Les inondations ont fait au moins 103 morts en Allemagne. — Ina Fassbender / AFP
  • Des inondations en Allemagne, en Belgique, au Luxembourg et aux Pays Bas, ont fait au moins 126 morts.
  • Une catastrophe naturelle qui s’explique par un phénomène appelé la goutte froide.
  • François Gourand, météorologue à Météo-France, explique la situation.

Des inondations diluviennes  frappent l’Allemagne, la Belgique, les Pays Bas et le Luxembourg depuis quelques jours, ayant fait au moins 126 morts, dont 103 seulement en Allemagne, le plus lourd bilan d’une catastrophe naturelle dans le pays depuis l’après-guerre. A l’origine de cette tragédie, le phénomène météorologique dit « de la goutte froide », et le dérèglement climatique. François Gourand, météorologue à Météo-France, revient pour 20 Minutes sur la situation et ses causes.

A quoi sont dues ces inondations ?

Le phénomène que l’on observe en Allemagne, en Belgique, aux Pays Bas et au Luxembourg est ce qu’on appelle une goutte froide, c’est-à-dire une poche d’air froid d’altitude, engendrant de l’humidité et de la pluie. La goutte froide est en soi un phénomène très classique, principalement observé au printemps, bien qu’on en trouve également en été. C’est ce phénomène typique des journées pluvieuses printanières, assez commun chez nous en France.

L’air froid vient de l’Atlantique nord et des régions polaires, il glisse vers le sud et se détache en étant entouré d’air plus chaud. Une fois au contact de conditions plus chaudes et humides, cela crée une circulation chargée en humidité et pluie abondante. Au printemps, l’air est encore très froid à la suite de l’hiver, notamment en altitude, alors que le soleil chauffe les basses couches de l’atmosphère, et ce contraste chaud-froid explique le nombre régulier de goutte froide, mais il n’y a rien de choquant à en voir en été.

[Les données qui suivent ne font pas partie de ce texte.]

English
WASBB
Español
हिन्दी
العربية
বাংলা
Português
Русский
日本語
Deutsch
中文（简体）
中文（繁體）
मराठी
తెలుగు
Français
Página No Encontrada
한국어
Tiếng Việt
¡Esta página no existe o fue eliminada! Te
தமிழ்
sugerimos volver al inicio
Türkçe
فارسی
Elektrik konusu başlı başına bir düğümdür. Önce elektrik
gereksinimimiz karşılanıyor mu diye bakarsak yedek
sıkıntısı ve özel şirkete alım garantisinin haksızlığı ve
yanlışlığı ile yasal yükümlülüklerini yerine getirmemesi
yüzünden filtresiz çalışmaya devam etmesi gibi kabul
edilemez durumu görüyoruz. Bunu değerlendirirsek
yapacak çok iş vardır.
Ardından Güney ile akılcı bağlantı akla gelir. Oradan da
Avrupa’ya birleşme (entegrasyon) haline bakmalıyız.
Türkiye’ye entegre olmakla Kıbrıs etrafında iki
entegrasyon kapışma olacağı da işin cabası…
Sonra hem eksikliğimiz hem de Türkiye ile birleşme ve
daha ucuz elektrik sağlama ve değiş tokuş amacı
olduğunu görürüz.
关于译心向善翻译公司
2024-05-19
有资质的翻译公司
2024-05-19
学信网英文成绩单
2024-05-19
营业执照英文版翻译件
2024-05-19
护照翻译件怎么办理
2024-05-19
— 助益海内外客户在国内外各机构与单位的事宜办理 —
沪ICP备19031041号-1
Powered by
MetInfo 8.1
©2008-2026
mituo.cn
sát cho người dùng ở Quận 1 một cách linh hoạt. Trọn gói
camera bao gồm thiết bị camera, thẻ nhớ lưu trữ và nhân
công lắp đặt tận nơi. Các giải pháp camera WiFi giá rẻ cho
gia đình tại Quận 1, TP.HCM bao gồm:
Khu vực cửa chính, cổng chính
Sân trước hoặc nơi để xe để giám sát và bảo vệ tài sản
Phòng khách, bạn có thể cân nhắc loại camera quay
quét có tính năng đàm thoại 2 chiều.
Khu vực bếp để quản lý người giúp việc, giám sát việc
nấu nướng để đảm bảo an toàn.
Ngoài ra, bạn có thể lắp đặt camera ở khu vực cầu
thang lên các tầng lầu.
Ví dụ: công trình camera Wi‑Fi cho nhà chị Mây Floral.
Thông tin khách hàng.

Ce qui est moins classique, c’est l’intensité et l’immobilité de ce phénomène. Normalement, une goutte froide se déplace vite, là ce n’est pas le cas. Les pluies se sont déversées pendant des heures sur les mêmes lieux et avec une intensité rare.

Comment expliquer un tel immobilisme de la goutte froide ?

Il n’y a pas de consensus scientifique, mais on peut tenter de l’expliquer en observant que cela fait plusieurs semaines qu’il fait chaud et sec en Scandinavie, or l’air chaud et sec stationne sur les hautes altitudes, donc bloque la circulation de la goutte froide. Il fait également un temps chaud, voire très chaud, en Europe centrale et de l’Est, ce qui bloque la progression vers l’Est, quand les canicules au Sud, vers la Méditerranée, bloquent le passage là aussi. La goutte froide serait donc un peu contrainte de tous les côtés, ce qui expliquerait son immobilisme.

Le président allemand a appelé à agir contre le dérèglement climatique à la suite de cette catastrophe. Les inondations actuelles sont-elles dues au réchauffement de la planète ?

On peut répondre en deux volets. Premièrement, ce phénomène de goutte froide existe depuis toujours en météo, et une goutte froide n’est pas liée au dérèglement climatique, c’est un phénomène que l’on peut tout à fait observer l’été et en cela la situation actuelle n’a rien de surprenante ou d’historique.

En revanche, qu’il y ait autant de pluie est sans doute la résultante du dérèglement climatique. Sans la hausse des températures, il aurait moins plu, le phénomène aurait quand même eu lieu mais pas dans des proportions similaires. Plus l’air est chaud, plus l’atmosphère contient de vapeur d’eau, or c’est cette même vapeur d’eau qui se transforme en pluie.

Il risque donc d’y avoir de plus en plus de phénomènes de ce type ?

Il y a toujours eu des grosses crues et des inondations, et il y en aura toujours mais il faut s’attendre à ce qu’elles soient plus puissantes et violentes qu’avant en raison de la hausse des températures.